Plenty of recent studies, articles and books have decried and given reasons for the rising ignorance in America. Here, Jacoby describes this confluence of forces—institutional failings, ideological zealotry, media technology, etc.—some reaching back centuries, some just years, that contribute to a dangerous rise in anti-rationalism, anti-intellectualism and anti-elitism in the United States.

She notes that this isn’t something specific to the Age of Trump. Rather the election of Donald Trump is symptomatic of this anti-intellectual age. He was a “part of a recognizable pattern rather than an aberration.” His declaration at the Nevada Republican primary that, “I love the poorly educated,” was just a more blatant form of what politicians have been doing for decades—adopting an “aw-gee-shucks, I’m just an ordinary person like you” folksiness. It’s, as everyone knows, complete bullshit. Trump may not be intellectually elite, but he’s no peanut farmer.
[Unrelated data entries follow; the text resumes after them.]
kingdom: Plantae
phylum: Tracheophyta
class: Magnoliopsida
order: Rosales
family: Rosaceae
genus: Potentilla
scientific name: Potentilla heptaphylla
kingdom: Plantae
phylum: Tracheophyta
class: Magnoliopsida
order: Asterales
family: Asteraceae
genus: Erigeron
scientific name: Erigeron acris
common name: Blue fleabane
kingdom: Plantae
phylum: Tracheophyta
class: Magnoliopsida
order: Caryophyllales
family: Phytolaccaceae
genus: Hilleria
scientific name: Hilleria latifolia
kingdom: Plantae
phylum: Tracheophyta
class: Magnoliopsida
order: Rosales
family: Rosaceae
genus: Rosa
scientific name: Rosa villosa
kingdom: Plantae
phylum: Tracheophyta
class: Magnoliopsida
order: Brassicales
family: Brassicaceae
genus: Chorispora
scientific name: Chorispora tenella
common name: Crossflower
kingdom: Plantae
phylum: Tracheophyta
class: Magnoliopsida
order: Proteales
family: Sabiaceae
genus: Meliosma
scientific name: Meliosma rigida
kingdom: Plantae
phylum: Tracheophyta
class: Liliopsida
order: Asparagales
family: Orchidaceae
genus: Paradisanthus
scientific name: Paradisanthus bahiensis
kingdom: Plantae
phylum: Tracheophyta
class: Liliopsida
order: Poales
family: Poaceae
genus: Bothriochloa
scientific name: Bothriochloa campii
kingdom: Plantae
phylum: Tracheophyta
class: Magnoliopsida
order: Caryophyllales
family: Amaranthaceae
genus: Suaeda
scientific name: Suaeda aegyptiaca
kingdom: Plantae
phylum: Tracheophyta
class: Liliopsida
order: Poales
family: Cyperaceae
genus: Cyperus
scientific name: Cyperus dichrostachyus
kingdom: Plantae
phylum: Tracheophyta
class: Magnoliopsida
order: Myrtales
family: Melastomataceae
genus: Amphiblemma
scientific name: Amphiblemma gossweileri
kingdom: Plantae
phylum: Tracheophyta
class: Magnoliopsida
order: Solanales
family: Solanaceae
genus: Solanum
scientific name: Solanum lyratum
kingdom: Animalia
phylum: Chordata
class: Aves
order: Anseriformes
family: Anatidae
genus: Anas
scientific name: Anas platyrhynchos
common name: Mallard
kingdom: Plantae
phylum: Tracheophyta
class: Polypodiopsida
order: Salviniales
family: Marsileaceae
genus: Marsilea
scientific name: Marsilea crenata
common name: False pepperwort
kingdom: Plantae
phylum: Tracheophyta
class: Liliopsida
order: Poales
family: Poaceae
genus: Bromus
Anti-intellectualism is just another form of identity politics. By definition, the majority of people are not elite. But “elite” has become, at lease in politics, a slander. “Elite” is synonymous with egg-headed. Privileged. Out of touch. Not like us. We want our brain surgeon to be elite. We want our athletes to be elite. Yet, for some reason, when it comes to who will run our country, Americans want “someone you’d want to have a beer with.” When Trump says, “I love the poorly educated,” he’s embracing one of the key problems in the U.S. today—our failing education system—and turning it into an identifier. He’s not saying, “everyone should have access to good education and I have a plan.” Rather, he’s saying, “It’s great to have uneducated people like you. It’s something to be proud of. Screw those smart people.” It’s not just that he has support among an uneducated base. He literally appeals to them as uneducated by name.

Jacoby’s topic is broader than politics. It’s about how we regard expertise, how we think of education, how we consider views that contradict our own, how we value the institutions that teach us about the world (e.g. our texts, our schools, our media). Many Americans no longer value the opinions of experts (see climate change). They speak of the “ivory towers” of academia as if universities are breeding idiots (because what could a person who’s spent a decade studying a subject possibly know about that subject?). Our textbooks and curriculums and news media—everything that helps us understand how the world works—have become battlegrounds for political and religious zealots. We only believe facts that confirm what we already believe. We opt for entertainment over actual learning. Our media strives for moral outrage and entertainment over accurate information. Everything that an educated populace depends on is currently being eroded by our cultural tribalism, our economic system and our technology.

In order for us to have constructive conversations about how to fix our problems, we have to have a baseline of facts. An agreed-upon reality as a starting point. We don’t. Instead, we have a bunch of people who dismiss information as “fake news” if it doesn’t confirm what they already believe. This could be called “political bias.” But when it comes to facts, it’s more accurate to call it willful ignorance. When you have a President, or media, or internet chat groups, or whatever, telling people things that are flat-out false, then those purveyors of falsehood are literally making people stupid.

Although her politics are evident, Jacoby covers topics from both sides of the political spectrum, calling out anti-vaxxers and New Age crystal wearers, universities that create “safe spaces” (i.e. protecting students from “dangerous” ideas), and conspiracy theorists of all stripes. She covers the rise of fundamentalist religions and junk science (e.g. Social Darwinism). The rise of am talk radio, which later became the politicized TV news media, which later became the wasteland of misinformation websites and social media.

Jacoby strikes an elitist tone (ironically) and weakens her point when she delves into the arts. Not everyone needs to read high literature or watch art house films. It’s okay if most Americans prefer America’s Got Talent to Jeopardy or Harry Potter to Infinite Jest. These are matters of aesthetics and preference. And yes, maybe they signal a preference for light entertainment, but it seems relatively harmless. Likewise, her criticism of the study of pop culture (like Friday the 13th or Stephen King) ignores the clear value such studies might have for a future film director or fiction critic. She also seems like a closed-minded luddite when she dismisses video games and other technology, as if there are no examples of educational games or people empowered by technology. But overall, her points are solid (and unsettling).

This book was originally released in 2008. At the time, The New York Times wrote “there are few subjects more timely.” It was updated and re-released last year, having become only more timely over the ensuing decade. This is not an elitist screed. It doesn’t denigrate the uneducated. But it does make a compelling and important case that the ongoing attack on education, rationalism, intellectualism and expertise are an existential threat to the foundations of our democracy.